Why Colombia halted a US company’s coal exports – by John Otis (Global Post – January 20, 2014)

 http://www.globalpost.com/

Drummond Co. helped make Colombia the world’s No. 4 coal exporter. But after alleged dirty deeds, now Bogota’s punishing the Alabama firm.

BOGOTA, Colombia — By shipping 80,000 tons of coal per day, the Alabama-based Drummond Co. has helped turned Colombia into the world’s fourth largest coal exporter — but it’s always been a dirty business.

From Drummond’s Caribbean port near the resort city of Santa Marta, cranes loaded Drummond coal onto open-air barges for delivery to ships. This process kicked up coal dust that fouled the air, water and beaches, angering local fishermen, beachgoers, hotel owners and environmental activists.

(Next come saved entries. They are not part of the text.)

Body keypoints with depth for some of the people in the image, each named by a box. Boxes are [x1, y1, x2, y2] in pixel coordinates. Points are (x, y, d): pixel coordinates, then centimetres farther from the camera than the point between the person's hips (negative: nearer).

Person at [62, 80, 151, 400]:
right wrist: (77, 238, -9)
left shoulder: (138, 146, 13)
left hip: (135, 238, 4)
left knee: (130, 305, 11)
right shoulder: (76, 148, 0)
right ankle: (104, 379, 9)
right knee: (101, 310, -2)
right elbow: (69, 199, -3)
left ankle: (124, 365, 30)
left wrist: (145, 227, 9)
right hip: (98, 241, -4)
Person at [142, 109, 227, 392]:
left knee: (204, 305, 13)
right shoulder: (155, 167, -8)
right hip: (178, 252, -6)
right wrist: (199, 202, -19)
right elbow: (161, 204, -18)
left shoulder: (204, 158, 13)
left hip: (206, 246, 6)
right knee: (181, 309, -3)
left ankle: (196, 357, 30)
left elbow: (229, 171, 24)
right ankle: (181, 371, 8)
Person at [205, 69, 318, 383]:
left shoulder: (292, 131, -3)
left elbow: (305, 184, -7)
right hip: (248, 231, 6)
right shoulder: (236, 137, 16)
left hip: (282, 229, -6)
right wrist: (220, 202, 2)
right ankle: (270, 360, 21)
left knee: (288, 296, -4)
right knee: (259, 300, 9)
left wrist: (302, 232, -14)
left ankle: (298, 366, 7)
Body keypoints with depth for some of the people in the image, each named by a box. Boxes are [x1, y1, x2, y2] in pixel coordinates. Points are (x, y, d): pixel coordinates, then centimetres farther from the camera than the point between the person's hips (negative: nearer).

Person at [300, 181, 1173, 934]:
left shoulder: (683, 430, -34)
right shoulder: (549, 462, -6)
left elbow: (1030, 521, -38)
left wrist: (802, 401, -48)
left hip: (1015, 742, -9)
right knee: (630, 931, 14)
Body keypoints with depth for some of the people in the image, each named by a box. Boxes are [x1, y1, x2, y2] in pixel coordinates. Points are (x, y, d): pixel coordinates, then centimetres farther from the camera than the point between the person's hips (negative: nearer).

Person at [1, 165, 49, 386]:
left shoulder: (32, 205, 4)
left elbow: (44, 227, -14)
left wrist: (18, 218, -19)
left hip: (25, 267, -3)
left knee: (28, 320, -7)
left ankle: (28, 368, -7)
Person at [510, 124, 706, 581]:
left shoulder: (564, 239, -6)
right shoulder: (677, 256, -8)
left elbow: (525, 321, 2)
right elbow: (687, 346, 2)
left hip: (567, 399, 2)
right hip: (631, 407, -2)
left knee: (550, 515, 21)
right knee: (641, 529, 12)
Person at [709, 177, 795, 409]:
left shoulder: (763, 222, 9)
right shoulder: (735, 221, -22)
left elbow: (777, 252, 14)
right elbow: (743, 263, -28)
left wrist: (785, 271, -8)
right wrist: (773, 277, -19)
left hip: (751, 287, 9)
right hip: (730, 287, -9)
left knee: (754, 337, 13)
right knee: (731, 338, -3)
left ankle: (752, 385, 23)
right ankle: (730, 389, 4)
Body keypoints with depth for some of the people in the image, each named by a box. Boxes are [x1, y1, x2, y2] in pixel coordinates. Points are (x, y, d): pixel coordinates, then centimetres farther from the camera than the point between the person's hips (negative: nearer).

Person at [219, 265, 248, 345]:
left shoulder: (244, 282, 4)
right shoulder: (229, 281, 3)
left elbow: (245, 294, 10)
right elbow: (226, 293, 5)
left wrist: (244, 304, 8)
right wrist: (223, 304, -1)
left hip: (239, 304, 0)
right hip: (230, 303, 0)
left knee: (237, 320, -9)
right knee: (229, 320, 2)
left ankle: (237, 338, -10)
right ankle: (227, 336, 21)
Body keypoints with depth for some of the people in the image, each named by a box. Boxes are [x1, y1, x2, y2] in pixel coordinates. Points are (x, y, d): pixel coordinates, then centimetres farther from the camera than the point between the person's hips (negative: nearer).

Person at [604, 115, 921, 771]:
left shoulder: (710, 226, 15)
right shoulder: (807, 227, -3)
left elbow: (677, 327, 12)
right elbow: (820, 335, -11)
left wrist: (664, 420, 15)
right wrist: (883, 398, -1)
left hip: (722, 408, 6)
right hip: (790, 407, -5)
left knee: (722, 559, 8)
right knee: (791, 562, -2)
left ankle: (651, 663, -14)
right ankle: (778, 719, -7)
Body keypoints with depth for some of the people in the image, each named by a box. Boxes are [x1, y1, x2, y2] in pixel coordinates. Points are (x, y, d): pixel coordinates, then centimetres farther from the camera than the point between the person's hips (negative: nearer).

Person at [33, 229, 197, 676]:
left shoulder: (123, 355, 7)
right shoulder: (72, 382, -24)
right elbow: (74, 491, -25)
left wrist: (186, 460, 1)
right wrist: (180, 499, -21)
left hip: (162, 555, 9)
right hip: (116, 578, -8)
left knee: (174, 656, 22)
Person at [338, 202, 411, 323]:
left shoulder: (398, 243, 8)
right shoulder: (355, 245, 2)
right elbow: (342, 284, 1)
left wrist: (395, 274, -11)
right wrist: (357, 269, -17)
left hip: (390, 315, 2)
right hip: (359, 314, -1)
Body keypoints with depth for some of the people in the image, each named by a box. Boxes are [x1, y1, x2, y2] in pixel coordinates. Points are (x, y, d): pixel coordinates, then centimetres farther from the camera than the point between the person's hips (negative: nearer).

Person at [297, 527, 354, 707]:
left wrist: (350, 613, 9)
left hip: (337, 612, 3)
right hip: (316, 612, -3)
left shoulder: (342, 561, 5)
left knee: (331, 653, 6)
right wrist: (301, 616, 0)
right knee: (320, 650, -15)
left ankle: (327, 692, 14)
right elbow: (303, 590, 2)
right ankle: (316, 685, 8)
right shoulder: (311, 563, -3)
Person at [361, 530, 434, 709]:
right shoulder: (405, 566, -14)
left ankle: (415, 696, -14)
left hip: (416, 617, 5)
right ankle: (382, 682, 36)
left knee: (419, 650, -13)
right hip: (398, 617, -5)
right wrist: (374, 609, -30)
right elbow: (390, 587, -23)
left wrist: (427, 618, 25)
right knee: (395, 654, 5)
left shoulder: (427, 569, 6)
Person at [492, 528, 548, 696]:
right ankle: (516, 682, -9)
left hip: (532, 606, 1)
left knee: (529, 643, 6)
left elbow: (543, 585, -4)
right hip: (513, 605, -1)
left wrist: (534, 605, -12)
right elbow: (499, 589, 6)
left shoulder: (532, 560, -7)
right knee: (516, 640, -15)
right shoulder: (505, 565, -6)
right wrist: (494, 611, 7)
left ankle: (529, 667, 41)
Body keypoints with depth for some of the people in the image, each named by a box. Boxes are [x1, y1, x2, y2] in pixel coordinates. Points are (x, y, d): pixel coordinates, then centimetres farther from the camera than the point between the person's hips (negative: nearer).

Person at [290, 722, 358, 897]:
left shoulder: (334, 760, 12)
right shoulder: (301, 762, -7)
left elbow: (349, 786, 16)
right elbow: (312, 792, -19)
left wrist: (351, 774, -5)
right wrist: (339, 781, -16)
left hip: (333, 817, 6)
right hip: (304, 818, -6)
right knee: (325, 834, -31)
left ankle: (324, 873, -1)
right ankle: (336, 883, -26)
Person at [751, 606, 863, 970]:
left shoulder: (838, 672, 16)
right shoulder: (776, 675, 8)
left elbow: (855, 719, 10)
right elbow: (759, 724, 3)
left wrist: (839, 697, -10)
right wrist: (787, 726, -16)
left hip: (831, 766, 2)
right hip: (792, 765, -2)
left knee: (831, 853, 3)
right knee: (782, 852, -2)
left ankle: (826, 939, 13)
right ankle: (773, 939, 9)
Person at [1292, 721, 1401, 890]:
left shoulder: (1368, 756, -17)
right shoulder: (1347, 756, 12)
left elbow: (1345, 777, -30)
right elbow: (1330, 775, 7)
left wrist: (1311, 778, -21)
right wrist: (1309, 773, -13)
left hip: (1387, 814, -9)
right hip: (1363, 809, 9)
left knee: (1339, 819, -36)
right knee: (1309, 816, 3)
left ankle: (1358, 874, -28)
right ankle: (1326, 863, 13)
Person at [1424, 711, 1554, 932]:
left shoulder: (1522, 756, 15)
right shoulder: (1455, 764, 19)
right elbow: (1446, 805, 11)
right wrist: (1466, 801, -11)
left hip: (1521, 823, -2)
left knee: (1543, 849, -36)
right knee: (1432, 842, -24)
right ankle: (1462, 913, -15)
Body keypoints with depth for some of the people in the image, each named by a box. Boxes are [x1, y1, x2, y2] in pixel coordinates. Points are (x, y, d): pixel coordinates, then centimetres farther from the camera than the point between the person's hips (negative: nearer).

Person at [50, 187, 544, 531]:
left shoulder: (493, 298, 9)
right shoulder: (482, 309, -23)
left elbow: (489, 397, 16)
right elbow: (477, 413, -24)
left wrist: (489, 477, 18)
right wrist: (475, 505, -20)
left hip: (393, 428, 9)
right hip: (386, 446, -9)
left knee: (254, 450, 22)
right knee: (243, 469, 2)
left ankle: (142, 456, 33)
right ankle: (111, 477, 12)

But it all came to a halt Jan. 13 after the Colombian government ordered Drummond to stop loading coal until it meets new environmental standards. Under a Colombian law that took effect Jan. 1, coal must now be loaded directly onto ships via enclosed conveyor belts, a much cleaner system.

“Drummond is flouting the law by maintaining a coal export system that is polluting the bay of Santa Marta,” President Juan Manuel Santos said, shortly before his government ordered the shutdown.

The Drummond drama reflects the hurdles in President Santos’ quest to quickly scale up mining. When he was inaugurated four years ago, Santos declared that mining would become one of the country’s economic “locomotives.”

As security improves in a country plagued by drug traffickers and Marxist guerrillas, vast new areas have opened up for gold, silver, nickel and coal extraction. Mining now provides nearly one-fourth of Colombia’s export income.

But it can leave a huge footprint.

Massive protests spurred by fears of a future of contaminated water and mountains of mining waste have put many projects on hold. In some Colombian villages near mining sites, people suffer from mercury poisoning and black lung disease.

The coal mining industry has already stained the beaches of Santa Marta, one of Colombia’s premier tourist destinations.

“The color of the beaches has changed,” said Julio Vera, a private energy consultant in Bogota. “The sand in Santa Marta was very white. At this moment the beach in Santa Marta is not white. It is gray or black in some parts.”

The controversy over Drummond’s outdated coal-loading methods isn’t the first time the company has been accused of misdeeds in Colombia.

The company has been embroiled in long-running court battles in both the United States and Colombia over its alleged ties to Colombian death squads that killed labor activists working for the company. Drummond has vigorously denied any wrongdoing.

In an episode that exposed the perils of its outdated loading system, a Drummond barge last January dumped 1,900 tons of coal into the ocean near Santa Marta.